Investor’s Business Daily

Election 2020: When Bernie Sanders announced on Tuesday that he was running for president, the only surprising thing was how much competition he’ll have on the far left. The current crop of 2020 candidates is so liberal, in fact, that it makes the Barack Obama of 2008 look positively right wing.

When Obama first ran, he tried to position himself as something of a fiscal moderate.

Obama complained about “the orgy of spending” under President George W. Bush. He pledged that all his spending plans were more than offset with spending cuts.

“What I’ve done throughout this campaign is to propose a net spending cut,” he said.

Obama the Moderate?

He attacked Hillary Clinton for wanting to mandate the purchase of health care, and John McCain for proposing a tax on employer-provided health benefits. About the latter, Obama warned that it would unravel the country’s employer-based private health insurance system.

“That, I don’t think, is the kind of change that we need,” he said.

Instead, Obama said he’d focus on lowering health costs to make insurance a more affordable option.

As for the rich, the only tax hike Obama promised was to return the top rate to 39.6%, where it had been under President Bill Clinton.

Obama also promised regulatory reform and tax cuts for the middle class. On child care, he talked only about boosting the child tax credit to make it more affordable for parents.

On immigration, Obama promised to improve border security. “We need stronger enforcement on the border and at the workplace,” he said.

Obama promised only to fill in the financing gap for Social Security, but never mentioned expanding benefits.

Of course, Obama betrayed many of those promises and failed to keep others. And he was much more liberal than he let on.

Double The Size Of Government

Nevertheless, were he campaigning on his 2008 proposals today, he’d likely be written off as an uninspired, centrist establishmentarian.

Think about it. Where Obama was railing about an “orgy of spending,” today’s Democrats are pushing plans that, combined, would more than double the size of the federal government.

In fact, the 12 Democrats who’ve already announced seem to be in a race to see who can propose the biggest, most expensive new government programs, paid for by substantial tax hikes on the “rich,” including a confiscatory “wealth tax.”
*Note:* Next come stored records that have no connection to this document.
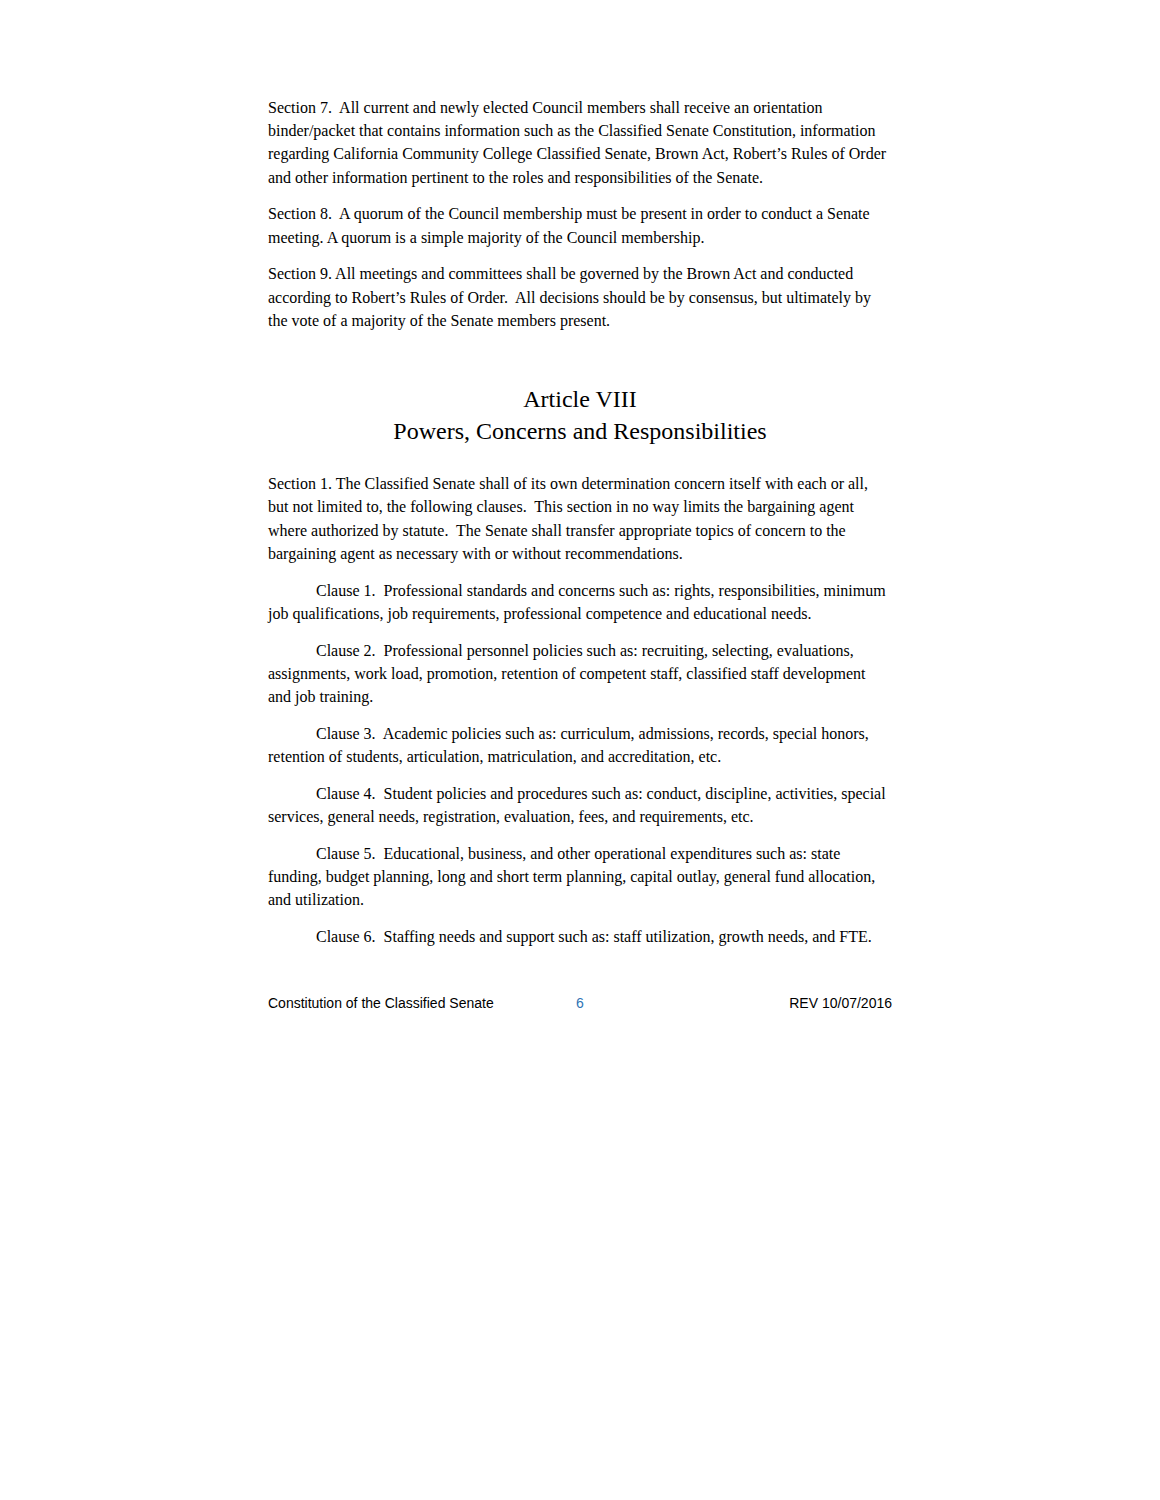Section 7. All current and newly elected Council members shall receive an orientation binder/packet that contains information such as the Classified Senate Constitution, information regarding California Community College Classified Senate, Brown Act, Robert’s Rules of Order and other information pertinent to the roles and responsibilities of the Senate.
Section 8. A quorum of the Council membership must be present in order to conduct a Senate meeting. A quorum is a simple majority of the Council membership.
Section 9. All meetings and committees shall be governed by the Brown Act and conducted according to Robert’s Rules of Order. All decisions should be by consensus, but ultimately by the vote of a majority of the Senate members present.
Article VIII
Powers, Concerns and Responsibilities
Section 1. The Classified Senate shall of its own determination concern itself with each or all, but not limited to, the following clauses. This section in no way limits the bargaining agent where authorized by statute. The Senate shall transfer appropriate topics of concern to the bargaining agent as necessary with or without recommendations.
Clause 1. Professional standards and concerns such as: rights, responsibilities, minimum job qualifications, job requirements, professional competence and educational needs.
Clause 2. Professional personnel policies such as: recruiting, selecting, evaluations, assignments, work load, promotion, retention of competent staff, classified staff development and job training.
Clause 3. Academic policies such as: curriculum, admissions, records, special honors, retention of students, articulation, matriculation, and accreditation, etc.
Clause 4. Student policies and procedures such as: conduct, discipline, activities, special services, general needs, registration, evaluation, fees, and requirements, etc.
Clause 5. Educational, business, and other operational expenditures such as: state funding, budget planning, long and short term planning, capital outlay, general fund allocation, and utilization.
Clause 6. Staffing needs and support such as: staff utilization, growth needs, and FTE.
| Constitution of the Classified Senate | 6 | REV 10/07/2016 |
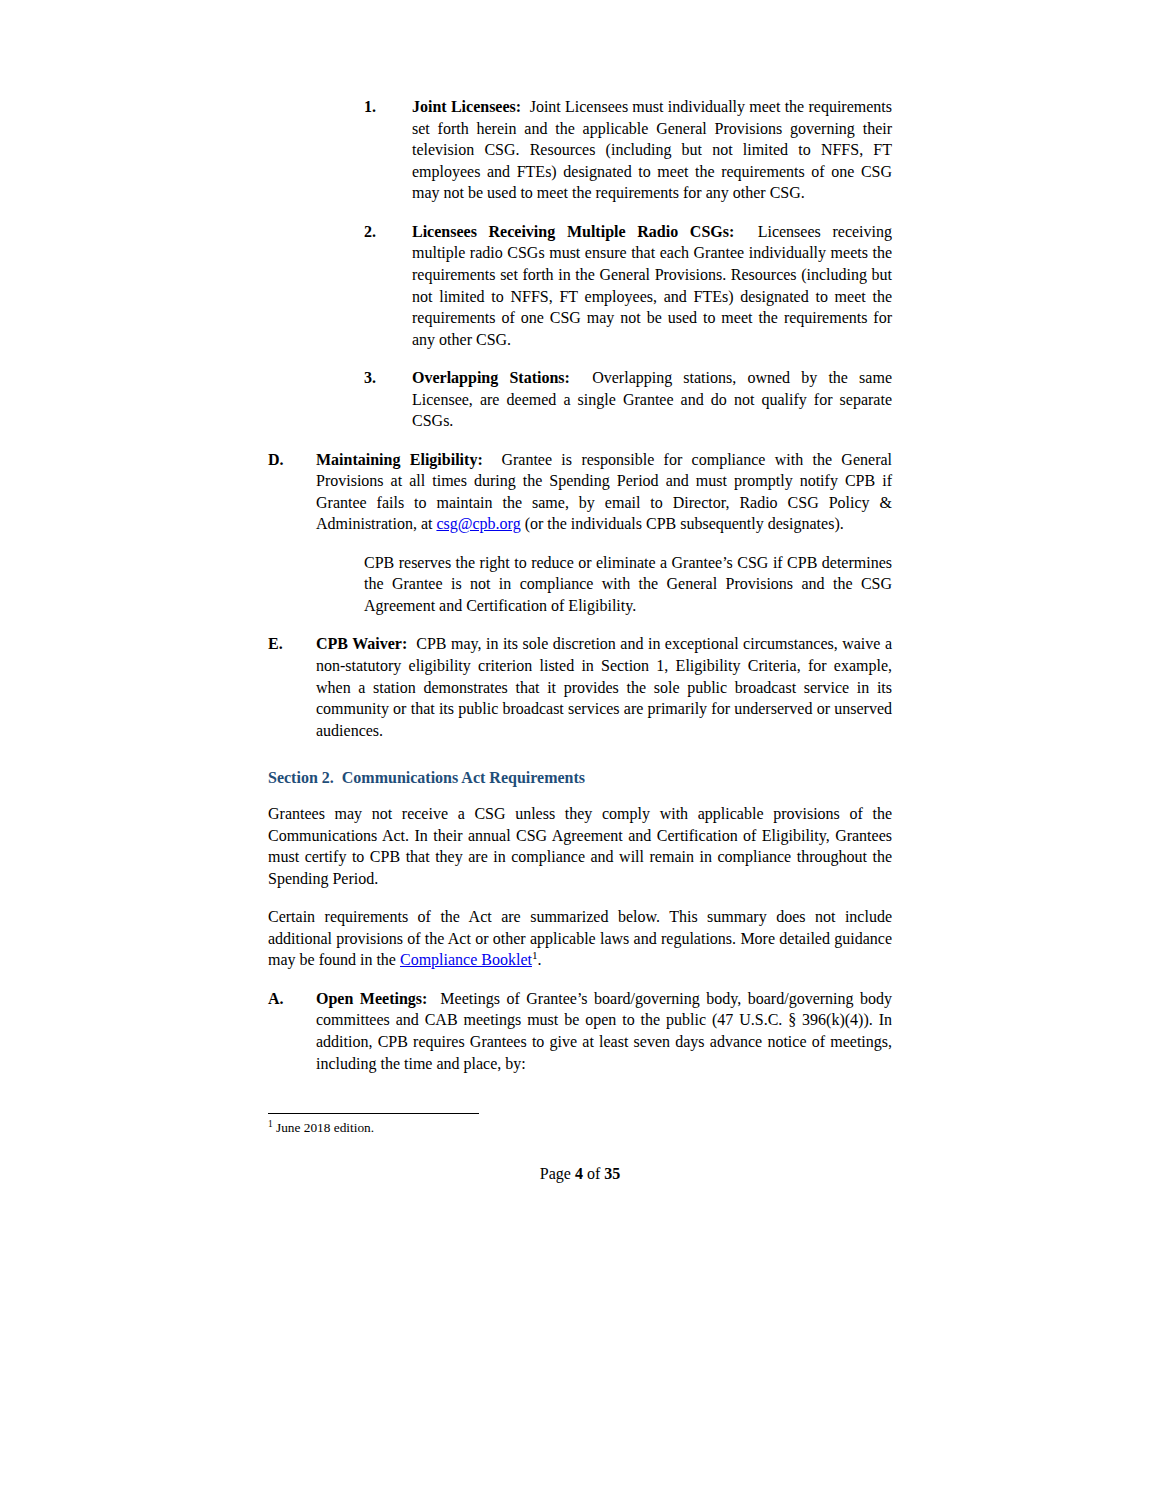1.
Joint Licensees: Joint Licensees must individually meet the requirements set forth herein and the applicable General Provisions governing their television CSG. Resources (including but not limited to NFFS, FT employees and FTEs) designated to meet the requirements of one CSG may not be used to meet the requirements for any other CSG.
2.
Licensees Receiving Multiple Radio CSGs: Licensees receiving multiple radio CSGs must ensure that each Grantee individually meets the requirements set forth in the General Provisions. Resources (including but not limited to NFFS, FT employees, and FTEs) designated to meet the requirements of one CSG may not be used to meet the requirements for any other CSG.
3.
Overlapping Stations: Overlapping stations, owned by the same Licensee, are deemed a single Grantee and do not qualify for separate CSGs.
D.
Maintaining Eligibility: Grantee is responsible for compliance with the General Provisions at all times during the Spending Period and must promptly notify CPB if Grantee fails to maintain the same, by email to Director, Radio CSG Policy & Administration, at csg@cpb.org (or the individuals CPB subsequently designates).
CPB reserves the right to reduce or eliminate a Grantee’s CSG if CPB determines the Grantee is not in compliance with the General Provisions and the CSG Agreement and Certification of Eligibility.
E.
CPB Waiver: CPB may, in its sole discretion and in exceptional circumstances, waive a non-statutory eligibility criterion listed in Section 1, Eligibility Criteria, for example, when a station demonstrates that it provides the sole public broadcast service in its community or that its public broadcast services are primarily for underserved or unserved audiences.
Section 2. Communications Act Requirements
Grantees may not receive a CSG unless they comply with applicable provisions of the Communications Act. In their annual CSG Agreement and Certification of Eligibility, Grantees must certify to CPB that they are in compliance and will remain in compliance throughout the Spending Period.
Certain requirements of the Act are summarized below. This summary does not include additional provisions of the Act or other applicable laws and regulations. More detailed guidance may be found in the Compliance Booklet1.
A.
Open Meetings: Meetings of Grantee’s board/governing body, board/governing body committees and CAB meetings must be open to the public (47 U.S.C. § 396(k)(4)). In addition, CPB requires Grantees to give at least seven days advance notice of meetings, including the time and place, by:
1 June 2018 edition.
Page 4 of 35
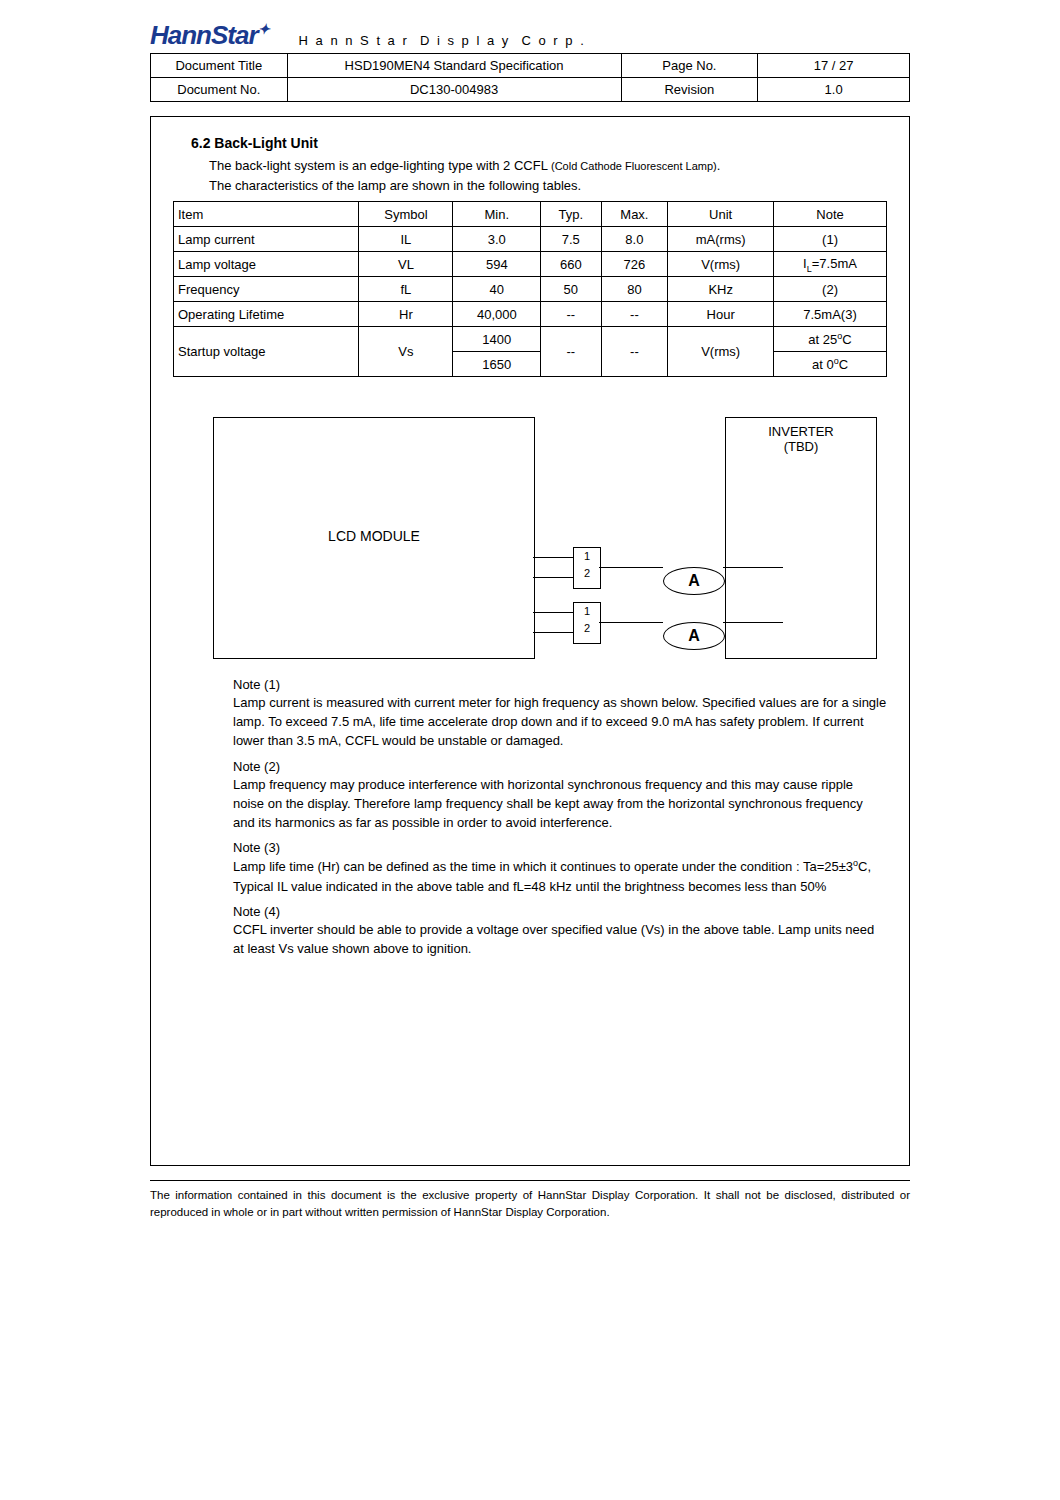HannStar✦
H a n n S t a r D i s p l a y C o r p .
| Document Title | HSD190MEN4 Standard Specification | Page No. | 17 / 27 |
| Document No. | DC130-004983 | Revision | 1.0 |
6.2 Back-Light Unit
The back-light system is an edge-lighting type with 2 CCFL (Cold Cathode Fluorescent Lamp).
The characteristics of the lamp are shown in the following tables.
| Item | Symbol | Min. | Typ. | Max. | Unit | Note |
| --- | --- | --- | --- | --- | --- | --- |
| Lamp current | IL | 3.0 | 7.5 | 8.0 | mA(rms) | (1) |
| Lamp voltage | VL | 594 | 660 | 726 | V(rms) | I L =7.5mA |
| Frequency | fL | 40 | 50 | 80 | KHz | (2) |
| Operating Lifetime | Hr | 40,000 | -- | -- | Hour | 7.5mA(3) |
| Startup voltage | Vs | 1400 | -- | -- | V(rms) | at 25 o C |
| 1650 | at 0 o C |
LCD MODULE
INVERTER
(TBD)
1
2
1
2
A
A
Note (1)
Lamp current is measured with current meter for high frequency as shown below. Specified values are for a single lamp. To exceed 7.5 mA, life time accelerate drop down and if to exceed 9.0 mA has safety problem. If current lower than 3.5 mA, CCFL would be unstable or damaged.
Note (2)
Lamp frequency may produce interference with horizontal synchronous frequency and this may cause ripple noise on the display. Therefore lamp frequency shall be kept away from the horizontal synchronous frequency and its harmonics as far as possible in order to avoid interference.
Note (3)
Lamp life time (Hr) can be defined as the time in which it continues to operate under the condition : Ta=25±3oC, Typical IL value indicated in the above table and fL=48 kHz until the brightness becomes less than 50%
Note (4)
CCFL inverter should be able to provide a voltage over specified value (Vs) in the above table. Lamp units need at least Vs value shown above to ignition.
The information contained in this document is the exclusive property of HannStar Display Corporation. It shall not be disclosed, distributed or reproduced in whole or in part without written permission of HannStar Display Corporation.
Of the seven major candidates who’ve declared, most have signed on to the radical “Medicare for all” plan developed by Bernie Sanders. It will cost $32 trillion in its first 10 years, and that’s a lowball estimate. It would outlaw private insurance, including all employer provided health plans. And it would be bigger in scale and scope than the health care program of any other nation, with the possible exception of Cuba.

Even the supposedly moderate former Virginia Gov. Terry McAuliffe, another possible 2020 presidential contender, is on board.

Socialist Green New Deal

Every major candidate now in the race has also endorsed socialist Alexandria Ocasio-Cortez’s “Green New Deal.” As we pointed out, the GND is nothing less than “a call for enviro-socialism.” It would put the government in charge of virtually every corner of the economy.

The cost is impossible to calculate, but the disruption and harm it would cause the economy would be unprecedented. Just trying to convert half the nation’s energy to renewables would double or triple household energy costs. And the GND wants to go 100% renewable in a decade.

Most of the candidates also support the idea of “guaranteed federal jobs” — a guarantee last seen in the Soviet Union’s constitution. The price tag: about $7 trillion over a decade.

Bernie Sanders wants to guarantee a job for every American worker that pays at least $15 an hour, and comes with health care benefits, a retirement plan and the same generous paid leave that federal workers get today.

When Sen. Corey Booker introduced a bill that would test a jobs guarantee in 15 local areas, Sens. Kirsten Gillibrand, Kamala Harris and Elizabeth Warren — all running in 2020 — signed on as co-sponsors.

This week, Warren announced a plan to provide free child care to anyone who makes less than twice the poverty rate, and cap costs at 7% of income for anyone else. The cost: $700 billion in the first decade.

The candidates are also calling for things like universal Pre-K education ($150 billion) and free college ($750 billion). Several of the 2020 candidates signed on to a bill that expands Social Security benefits — at a cost of $326 billion in the first five years and $560 billion over the next decade. Instead of border security, Democrats are talking about knocking down existing border barriers.

As we noted in this space recently, combined, this agenda would create a government that commands a bigger share of the economy than any other industrialized nation.

Will Moderate Dems Have A Chance?

True, it’s possible that some moderate Democrats will enter the race, such as former Colorado Gov. John Hickenlooper.

But how are they going to attract the support and enthusiasm in a field dominated by leftists who are willing to propose any new government program, no matter how massive?

And how are they going to appeal to the increasingly radicalized Democratic base? Not by blathering on about fiscal responsibility and the need to offer “realistic” proposals.

President Donald Trump was right to warn in his State of the Union address that Democrats want to import socialism into the U.S. The fact that there are so many Bernie Sanders clones running next year is proof of it.